De todo o ensemble do filme, quem se destaca é Delphine Seyrig como Jeanne, outra mãe marcada pela guerra que teve de se conformar com os padrões sociais. Seu sorriso luminoso e seus conselhos amorosos que nem sequer ela segue, lidando com jovens rebeldes que não querem agradar a ninguém (personagens en passant que poderiam facilmente ter saído de algum outro filme da Chantal, como Michèle em Retrato de uma Garota do Fim dos Anos 60 em Bruxelas), com o cotidiano abalado pelo retorno dessa antiga paixão que é Eli. Diferentemente dos jovens ingênuos, Jeanne conhece as durezas e desilusões da vida, como a mãe da própria Chantal ela também passou por um campo de concentração, seu presente é atormentado por inúmeras memórias que ela tenta ignorar. Com Eli ela vive brevemente a felicidade como elegia, no escuro do cinema ou em cantos escondidos de uma loja de roupas. Em uma das primeiras aparições da atriz, uma iluminação artificial aparece só para dar destaque ao seu rosto, para nenhuma outra personagem do filme tal recurso é utilizado. Delphine/Jeanne ganha seu próprio número musical, com a voz um tanto desafinada, ela põe seu coração para fora e termina a canção com um sorriso enquanto olha para a câmera, nos confessando que ela gostaria de fazer amor (mais uma heroína akermaniana onde o desejo sexual deve passar primeiro pelo sentimento amoroso, como a protagonista de Os Encontros de Anna). É uma cena muito tocante por sua vulnerabilidade e demonstra a completa paixão de Chantal pela personagem e pela atriz, já que Lio, cantora belga profissional que interpreta uma das personagens de destaque, passa o filme todo sem uma canção.

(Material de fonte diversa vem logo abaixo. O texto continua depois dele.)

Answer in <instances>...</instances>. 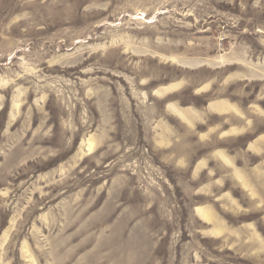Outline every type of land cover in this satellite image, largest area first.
<instances>
[{"label": "rangeland", "instance_id": "rangeland-1", "mask_svg": "<svg viewBox=\"0 0 264 264\" xmlns=\"http://www.w3.org/2000/svg\"><path fill=\"white\" fill-rule=\"evenodd\" d=\"M0 264H264V0H0Z\"/></svg>", "mask_w": 264, "mask_h": 264}, {"label": "bare ground", "instance_id": "bare-ground-1", "mask_svg": "<svg viewBox=\"0 0 264 264\" xmlns=\"http://www.w3.org/2000/svg\"><path fill=\"white\" fill-rule=\"evenodd\" d=\"M173 86L172 87H169V88H166V89H164L163 91H156L155 92V94H157V95H163V94H166V93H169V92H171V91H173ZM225 104H227L226 102H225ZM222 105H224L223 104V102H218V103H216V104H212V105H209L210 106V109H212V110H214V111H223V110H225L224 109V107L222 106ZM225 106V108H226V105H224ZM171 108H173L174 110H175V114L178 116V117H180L183 121H185V122H190V118H188V116L184 113V112H182V111H180V110H177L176 108H174V107H171ZM92 147H93V144L91 143V142H89V145H88V151H90L91 149H92ZM220 156L222 157V159H224V161L226 162V163H228V161H227V159H226V157L223 155V154H220ZM199 214L201 215V217L205 220H211L212 219V217H210V215H209V213H207L206 211L204 212L203 210H200L199 211Z\"/></svg>", "mask_w": 264, "mask_h": 264}]
</instances>
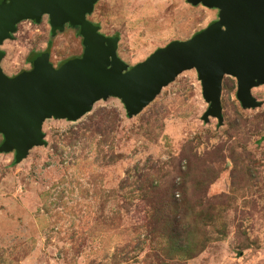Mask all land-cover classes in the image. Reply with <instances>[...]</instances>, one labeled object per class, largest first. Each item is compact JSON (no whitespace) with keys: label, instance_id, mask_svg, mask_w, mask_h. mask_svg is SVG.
I'll list each match as a JSON object with an SVG mask.
<instances>
[{"label":"rangeland","instance_id":"obj_1","mask_svg":"<svg viewBox=\"0 0 264 264\" xmlns=\"http://www.w3.org/2000/svg\"><path fill=\"white\" fill-rule=\"evenodd\" d=\"M187 0H97L87 20L127 69L219 21ZM48 50L57 69L81 58L78 26L24 20L0 46L8 78ZM244 108L225 76L222 123L195 69L139 114L114 96L75 122L48 119L45 145L0 152V264H264V85ZM4 137L0 134V144Z\"/></svg>","mask_w":264,"mask_h":264},{"label":"water","instance_id":"obj_2","mask_svg":"<svg viewBox=\"0 0 264 264\" xmlns=\"http://www.w3.org/2000/svg\"><path fill=\"white\" fill-rule=\"evenodd\" d=\"M97 0H0V46L24 20L49 17L52 32L64 24L80 28L81 58L55 69L49 52L35 54L32 69L13 78L0 67V152L21 161L43 140L48 119L75 122L110 96L119 98L129 116L139 114L180 73L195 69L209 108L203 120L222 123L220 95L225 76L237 81L244 108L259 107L251 89L264 85V0H187L220 9L219 21L186 41H173L127 69L116 55L118 37L106 38L87 20ZM4 54L0 52V62Z\"/></svg>","mask_w":264,"mask_h":264},{"label":"trees","instance_id":"obj_3","mask_svg":"<svg viewBox=\"0 0 264 264\" xmlns=\"http://www.w3.org/2000/svg\"><path fill=\"white\" fill-rule=\"evenodd\" d=\"M45 52H48V50H46ZM34 55H35V54H32V55H31L30 63L32 62V59H33V56H34ZM63 63H64V62H63ZM63 63H62V64H63ZM62 64H61V65H62ZM61 65H60V66H61Z\"/></svg>","mask_w":264,"mask_h":264}]
</instances>
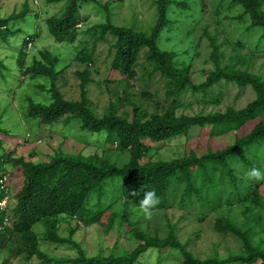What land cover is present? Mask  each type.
<instances>
[{"label":"trees","instance_id":"obj_1","mask_svg":"<svg viewBox=\"0 0 264 264\" xmlns=\"http://www.w3.org/2000/svg\"><path fill=\"white\" fill-rule=\"evenodd\" d=\"M50 1L64 3L62 14L47 21L50 34L57 40L68 38L74 41L78 32L77 25L82 20L79 13L81 3L88 0ZM235 1L248 13L252 25L264 29V0ZM174 5L175 2L172 0H156L157 19L149 34L115 25L110 21L95 24L86 30L84 33L88 34L90 41L88 45L82 46L75 56L77 62L84 66L83 70L75 72L80 80V98L76 101L64 99L63 93L55 83L60 72L56 69L58 58L52 57L44 50L40 53L39 59L34 56L30 63H27L26 44L33 36H26L23 40L24 44L16 59L20 73L31 79H48L49 87L46 90L51 99L49 104H43L27 98L29 105L25 116L37 117L42 125L48 126L67 114L68 119L78 120L82 129L92 134L102 133L103 144H116L118 150L127 151L130 157L126 163L118 167L97 154L74 156L66 155L60 150H57L48 161H30L23 156L10 158L4 154L0 155V178L6 174L5 164H9L13 171L15 168L20 170L16 178H13L16 174L12 176L11 183L6 180V191L0 189V201L4 196L7 197L5 206H0V250L6 249L9 243L12 244L9 259L5 258L3 264H10L12 255L21 254L26 255V258L37 255L41 261H50L54 264L68 261L69 259L45 255L38 248L39 238L33 227L37 223L44 225L43 238L48 242L78 246L72 238L58 235L56 232L58 221L61 217L77 218L85 225L99 224L104 209L91 211L86 205L92 194L97 196V205L99 204L104 194L105 180L109 178L120 179V196L123 202L139 209L140 201L148 191H154L160 199V203L152 211L171 207L182 209L187 206L194 209L198 205L203 212L202 215H205L223 210L224 207H231L233 204L245 207L248 213H251L255 206H262L264 209V199L257 192L262 180L246 179L245 173L248 170L241 169V165L244 164L253 168L254 160L264 164V80L257 73L222 68L214 55L215 68L206 74L203 82L194 83L190 74L191 64L177 61L171 51L160 50L158 46L162 30L170 27L167 14ZM178 5L186 9V4ZM19 15L21 16L12 13L9 17L0 18L1 38H5L11 32L8 23L17 19ZM109 35L113 38L110 45L113 51H110L112 56L108 64L112 72L120 74L122 80H129L138 75L137 68L140 66L143 68L140 80L149 82L152 77L158 76L164 82L162 100L155 101L157 110L147 115L146 110L137 101L127 97L122 101L132 105L133 118L130 121L116 113L119 98L110 102L108 112L97 114L94 111L86 97L88 86L94 81L91 77V68L88 66L94 61L97 44L107 42ZM208 37L213 53H216L217 44L214 37ZM143 49L144 60L140 62L138 54ZM221 80L235 82L239 86H251L255 98L240 109L227 108L223 112L176 115L178 98L183 91L187 89H191L192 92L205 91ZM39 87L42 88L40 85ZM155 99L161 98L157 96ZM252 121L254 123L248 132H240L231 143L220 149H207L200 154L190 150L188 154L171 159L142 160L153 150L148 140L160 143L178 136L189 137V131L194 127L206 128L209 136L236 134L247 122ZM247 150L252 159L246 153ZM234 158L238 159L236 163H233ZM17 178H21L22 181L15 191L16 188H12ZM11 196L15 197L13 207H9ZM117 215L111 212L107 220L101 224L105 228H110L115 220L119 219V222L126 223L134 231V238L138 243L120 255L110 254L108 257L81 255L72 260L73 264H137L150 249H155L160 254L163 250L171 248L180 251L184 264L237 262L264 264V247L253 241L254 236L259 233L256 217L253 221L246 217L244 225L240 228L228 216L217 215L214 229L222 233H232L245 252L224 259H218L216 256L199 259L188 250L187 242L177 238L174 232L175 225L170 224L169 234L159 238L147 232H139L132 223L127 222L126 214Z\"/></svg>","mask_w":264,"mask_h":264},{"label":"rangeland","instance_id":"obj_2","mask_svg":"<svg viewBox=\"0 0 264 264\" xmlns=\"http://www.w3.org/2000/svg\"><path fill=\"white\" fill-rule=\"evenodd\" d=\"M172 1L175 5L167 14L170 27L162 30L158 46L160 50L171 51L177 61L191 64L190 74L194 83L203 82L206 74L215 68L214 55L220 67L257 73L264 80V29L252 25V20L242 5L235 0ZM178 3L186 4V9H182ZM81 4L79 13L82 20L77 25L76 39L71 41L68 38L57 40L48 30V19L57 18L62 14L63 1L0 0V18L9 17L12 13L21 14L17 19L9 21L8 28L11 32L5 38L0 37V155L4 154L10 158L23 156L30 161H48L57 150H60L66 155L74 156L97 154L118 167L129 160L130 155L127 151L118 150L116 144H103L102 133L92 134L82 129L80 122L68 119L67 114L48 126L42 125L37 117L25 116L29 105L27 98H31L35 103L51 102L46 90L49 87L48 79H31L22 75L16 64L18 52L26 36H33L32 40H27L26 62L30 63L34 56L39 59L40 53L44 50L52 57L56 56L58 58L56 69L60 72L55 83L63 93L64 99L76 101L80 98V80L75 72L83 70L84 66L77 62L75 56L77 51L90 41L88 34L84 32L95 24L110 21L115 25L149 34L157 19L156 0H88ZM208 36L214 37L217 44L216 53H213ZM112 42L113 38L110 35L107 42H99L94 61L88 66L91 68V77L94 81L89 84L86 97L94 111L101 114L109 110L110 102L119 98L116 113L130 121L133 118L132 105L122 101L127 97L137 101L146 110L147 115L157 110L155 101L162 100L164 82L158 76L152 77L149 82L140 80L143 71L140 66L137 68L139 72L135 78L122 80L121 75L112 72L108 66L112 56L110 51H113L110 46ZM144 50L138 54L140 62L144 60ZM157 96L161 99H155ZM254 98L255 92L251 86H239L235 82L221 80L205 91L192 92L191 89L183 91L178 98L176 115L223 112L227 108L240 109ZM253 123L247 122L236 134L209 136L206 128L194 127L189 131V137L178 136L160 143L148 140L154 152L150 151L142 160L171 159L188 154L190 150L200 154L207 149H220L231 143L240 132H248ZM248 152L247 150L246 153ZM248 156L252 159V155ZM237 160L234 158L233 163ZM252 164L264 173L262 162L254 160ZM241 169L251 168L244 164L241 165ZM5 170L4 176L10 183L12 176L16 174L13 177L16 178L20 172L17 168L13 171L9 164H5ZM21 181V178H17V183L14 181L12 189L16 188L17 191ZM119 186V178L106 179L104 194L98 205L97 196L93 194L89 196L86 205L88 209L105 211L99 224L85 225L77 218L61 217L58 221L56 227L58 235L72 238L78 246L46 241L43 238L45 227L37 223L33 230L39 238L38 248L51 258L70 260L58 264H73L72 260L81 255L87 257L120 255L132 249L138 240L134 238V231L126 223L119 222V219H116L110 228H105L101 224L107 220L111 212L118 215L126 214L127 222L132 223L139 232H147L159 238L169 234L170 224L175 225L174 232L177 238L187 242L188 250L199 259L214 256L224 259L245 252L232 233H222L214 229L217 215L228 216L240 228L244 225L246 217L249 221L256 217L259 233L254 236L253 241L264 247L262 206L253 207L252 212L248 213L245 207L233 204L231 207H224L223 210L205 215H202L203 212L198 205L194 209L191 206L182 209L171 207L152 211V218L145 219L141 209L123 202ZM257 192L264 199V180L260 182ZM14 198L11 196L9 207L15 204ZM11 245L9 243L6 249L0 250V264H3L5 258L9 259ZM10 264L54 263L43 262L37 255L26 258V255L21 254L12 255ZM137 264H184V262L180 251L171 248L163 250L160 254L155 249H150Z\"/></svg>","mask_w":264,"mask_h":264},{"label":"clouds","instance_id":"obj_3","mask_svg":"<svg viewBox=\"0 0 264 264\" xmlns=\"http://www.w3.org/2000/svg\"><path fill=\"white\" fill-rule=\"evenodd\" d=\"M248 180L260 181L264 180V173L258 168L253 167L245 173ZM160 203V199L156 196L154 191H148L144 194V198L140 201V209L144 214L145 219L152 218V210Z\"/></svg>","mask_w":264,"mask_h":264},{"label":"built area","instance_id":"obj_4","mask_svg":"<svg viewBox=\"0 0 264 264\" xmlns=\"http://www.w3.org/2000/svg\"><path fill=\"white\" fill-rule=\"evenodd\" d=\"M28 44L30 45V43ZM6 180L7 178L5 176L0 178V189H3L4 191H6V184H5ZM6 201H7V197L4 196L3 199L0 201V206L3 207L6 204Z\"/></svg>","mask_w":264,"mask_h":264}]
</instances>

Assim como os espectadores ao fim de uma sessão de cinema, os atores/personagens deixam o palco onde se desenrolaram os seus dramas para adentrar as ruas, retornar à realidade. Chantal, como Jacques Demy, insere seu musical entre a ficção e o real, a magia e encantamento intrínsecos do gênero se misturam com as amarguras e desencantos da vida banal e corriqueira. Chantal se insere em uma certa tendência maneirista que encontramos em vários diretores dos anos 1980, melhor descrita por Serge Daney e reiterada por Gilles Deleuze em sua carta ao crítico, intitulada Otimismo, Pessimismo e Viagem (1986): “quando não há mais nada para ver por trás dela, quando não há mais muita coisa para ver nela ou dentro dela, mas quando a sempre imagem desliza sobre uma imagem preexistente, pressuposta quando o “o fundo da imagem é sempre já uma imagem”, indefinidamente”. Nessa linhagem maneirista dos anos 1980, encontramos Francis Ford Coppola retomando o musical hollywoodiano no belo O Fundo do Coração (1981), mas também em Hans-Jürgen Syberberg na sua releitura pós-guerra de uma ópera de Richard Wagner com Parsifal (1982), e Manoel de Oliveira no deliciosamente bizarro Os Canibais (1988), uma das suas obras mais singulares. Como o musical de Chantal, são filmes muito conscientes de sua artificialidade e de toda uma tradição artística que os precedem, entre o clássico e o moderno, além de se inserem em um contexto de saturação de imagens e signos numa década marcada por uma forte instabilidade política e ascensão do neoliberalismo.
Nesse espetáculo dentro de outro espetáculo (Les Années 80, dirigido por ela três anos antes deste sobre a feitura de um musical, um filme dentro de outro filme), de manequins sempre precisando de alguém para lhes porem o sapato, as imagens do passado histórico (Auschwitz, a crise econômica) e fílmico (Chantal que referencia Demy, que por sua vez que referencia Ophüls) deslizam entre si nesse mercado do desejo montado pela belga. Com seus personagens sonhadores e românticos, sempre esperando por algo ou alguém, o filme também remete a parceria da diretora com Eric de Kuyper, outro realizador de obras onde imagens deslizam sobre outras já existentes, que trabalharam em 1974 e retomariam em uma adaptação de Marcel Proust, A prisioneira (2000), e na comédia familiar Amanhã Nós Mudamos (2004). Como uma homenagem a Roland Barthes, que abre o seu Pink Ulysses (1990), essa mesma epígrafe poderia estar presente neste musical agridoce de Chantal: “Apenas as pessoas que amam permanecem esperando”.